The basic facts of civil forfeiture in Wyoming have not changed. WCSA forfeiture cases are pursued in civil court, where the government must only prove by a preponderance of the evidence that property is drug related. That is, instead of the state bearing the burden of providing proof beyond a reasonable doubt like in criminal cases, there is just as big a burden on the property owner to prove the property is legitimate as there is on the government to prove it is not. Also unlike criminal court, a property owner is not provided an attorney in civil court if he cannot afford one. Since asset forfeitures cases in Wyoming typically seek around $2,000 worth of property, even if the owner can afford an attorney it is not worth paying for one since the attorney's fees will cost more than the value of the property the owner is trying to get back. Two thirds of WCSA cases end in default, release of the property interest by the owner, or settlement with the state. Most of these cases could be tried successfully in criminal court—indeed, Wyoming law enforcement continues to seize lots of drugs instead of or along with alleged drug-related property. Nevertheless, the state's civil forfeiture system is, quite simply, rigged.

Although the typical WCSA case seeks only around $2,000 worth of property, Governor Mead's veto letter of SEA 1 sang the praises of certain large Wyoming forfeiture cases. In the aftermath of the veto, a letter from Attorney General Peter Michael did much the same thing, focusing concern on "mules" who carry drug cash for owners who cannot be reached by Wyoming law enforcement. Although these large cash cases are rare, it seems law enforcement would like to keep the WCSA unchanged in the event these big cash hauls come up for grabs. There are, in fact, several open cases in Wyoming where the AG is pursuing large amounts of cash with only minor crimes or no crimes at all (not even misdemeanors) relating to each respective case. An examination of these cases only shines a brighter light on the gaping due process problems in the WCSA.

(Records)
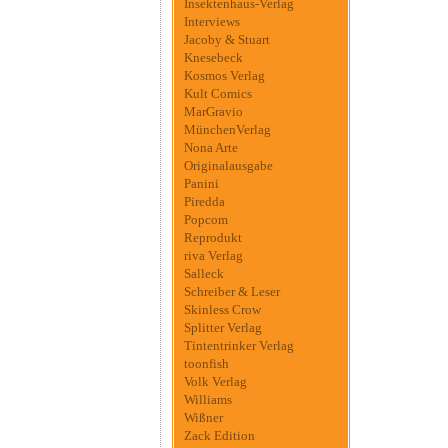
Insektenhaus-Verlag
Interviews
Jacoby & Stuart
Knesebeck
Kosmos Verlag
Kult Comics
MarGravio
MünchenVerlag
Nona Arte
Originalausgabe
Panini
Piredda
Popcom
Reprodukt
riva Verlag
Salleck
Schreiber & Leser
Skinless Crow
Splitter Verlag
Tintentrinker Verlag
toonfish
Volk Verlag
Williams
Wißner
Zack Edition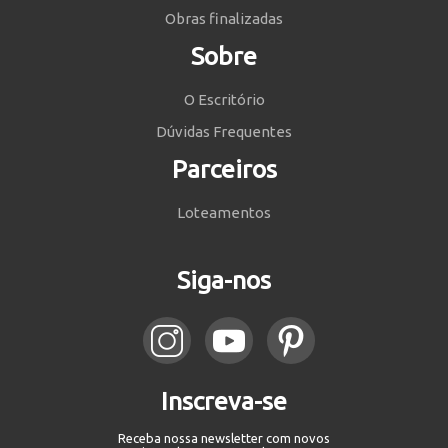
Obras finalizadas
Sobre
O Escritório
Dúvidas Frequentes
Parceiros
Loteamentos
Siga-nos
Inscreva-se
Receba nossa newsletter com novos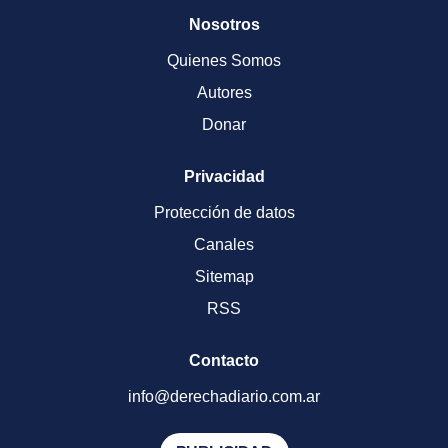
Nosotros
Quienes Somos
Autores
Donar
Privacidad
Protección de datos
Canales
Sitemap
RSS
Contacto
info@derechadiario.com.ar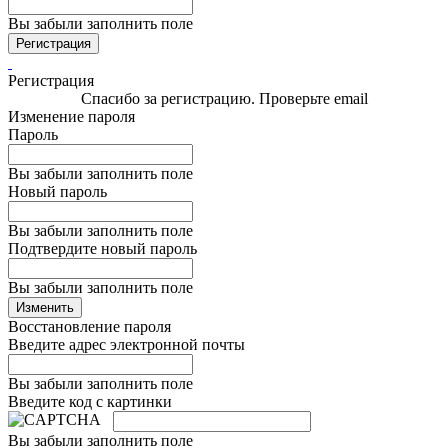
Вы забыли заполнить поле
Регистрация
Регистрация
Спасибо за регистрацию. Проверьте email
Изменение пароля
Пароль
Вы забыли заполнить поле
Новый пароль
Вы забыли заполнить поле
Подтвердите новый пароль
Вы забыли заполнить поле
Изменить
Восстановление пароля
Введите адрес электронной почты
Вы забыли заполнить поле
Введите код с картинки
Вы забыли заполнить поле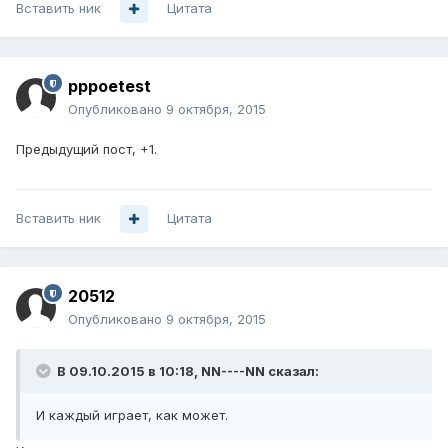
Вставить ник
Цитата
pppoetest
Опубликовано
9 октября, 2015
Предыдущий пост, +1.
Вставить ник
Цитата
20512
Опубликовано
9 октября, 2015
В 09.10.2015 в 10:18, NN----NN сказал:
И каждый играет, как может.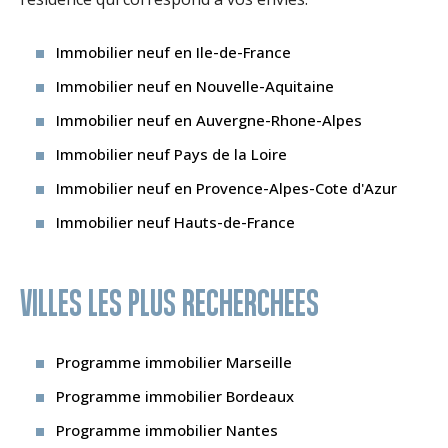
Immobilier neuf en Ile-de-France
Immobilier neuf en Nouvelle-Aquitaine
Immobilier neuf en Auvergne-Rhone-Alpes
Immobilier neuf Pays de la Loire
Immobilier neuf en Provence-Alpes-Cote d'Azur
Immobilier neuf Hauts-de-France
VILLES LES PLUS RECHERCHEES
Programme immobilier Marseille
Programme immobilier Bordeaux
Programme immobilier Nantes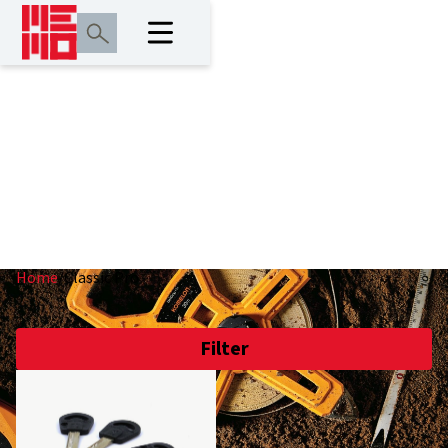
Classic Pro
Home
/
Classic Pro
Filter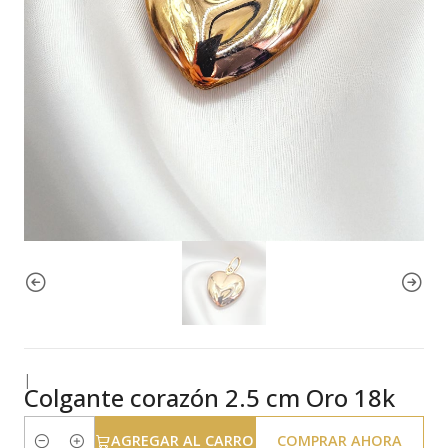
|
Colgante corazón 2.5 cm Oro 18k
AGREGAR AL CARRO
COMPRAR AHORA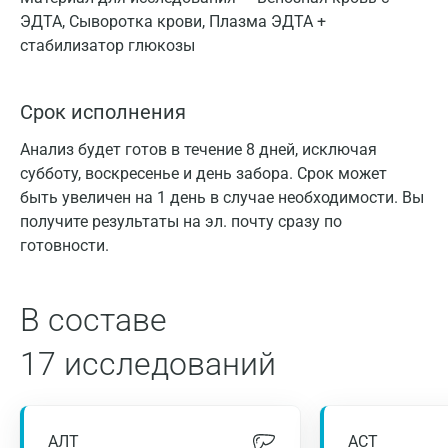
ЭДТА, Сыворотка крови, Плазма ЭДТА +
стабилизатор глюкозы
Срок исполнения
Анализ будет готов в течение 8 дней, исключая
субботу, воскресенье и день забора. Срок может
быть увеличен на 1 день в случае необходимости. Вы
получите результаты на эл. почту сразу по
готовности.
В составе
17 исследований
АЛТ
АСТ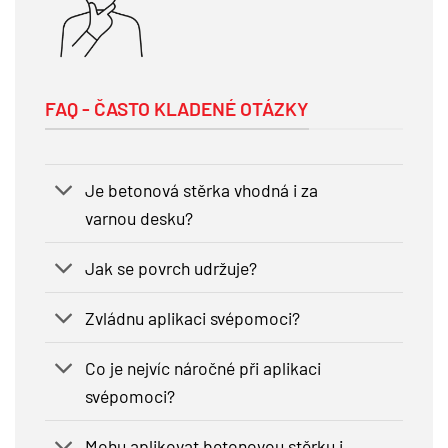
FAQ - ČASTO KLADENÉ OTÁZKY
Je betonová stěrka vhodná i za
varnou desku?
Jak se povrch udržuje?
Zvládnu aplikaci svépomoci?
Co je nejvíc náročné při aplikaci
svépomoci?
Mohu aplikovat betonovou stěrku i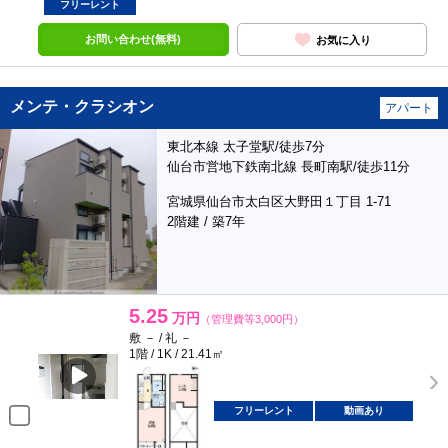
フリーレント
お問い合わせ(無料)
お気に入り
メンテ・クラシオン
アパート
東北本線 太子堂駅/徒歩7分
仙台市営地下鉄南北線 長町南駅/徒歩11分
宮城県仙台市太白区大野田１丁目 1-71
2階建 / 築7年
5.25
万円
（管理費等3,000円）
敷 － / 礼 －
1階 / 1K / 21.41㎡
フリーレント
動画あり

(Actions to take)
(a) Using the civil forfeiture passage, decide whether each statement agrees with it. Answer yes or no for each, and quote the words from the passage that decide it.
(i) In WCSA cases the government must prove beyond a reasonable doubt that property is drug related.
(ii) Two thirds of WCSA cases end in default, release of the property interest by the owner, or settlement with the state.
(iii) Large cash cases are common in Wyoming.
(b) Please list every way the civil forfeiture passage says WCSA cases can end without going to trial.

(Exercise solutions)
(a)
(i) No: "the government must only prove by a preponderance of the evidence that property is drug related."
(ii) Yes: "Two thirds of WCSA cases end in default, release of the property interest by the owner, or settlement with the state."
(iii) No: "Although these large cash cases are rare"

(b)
- Default
- Release of the property interest by the owner
- Settlement with the state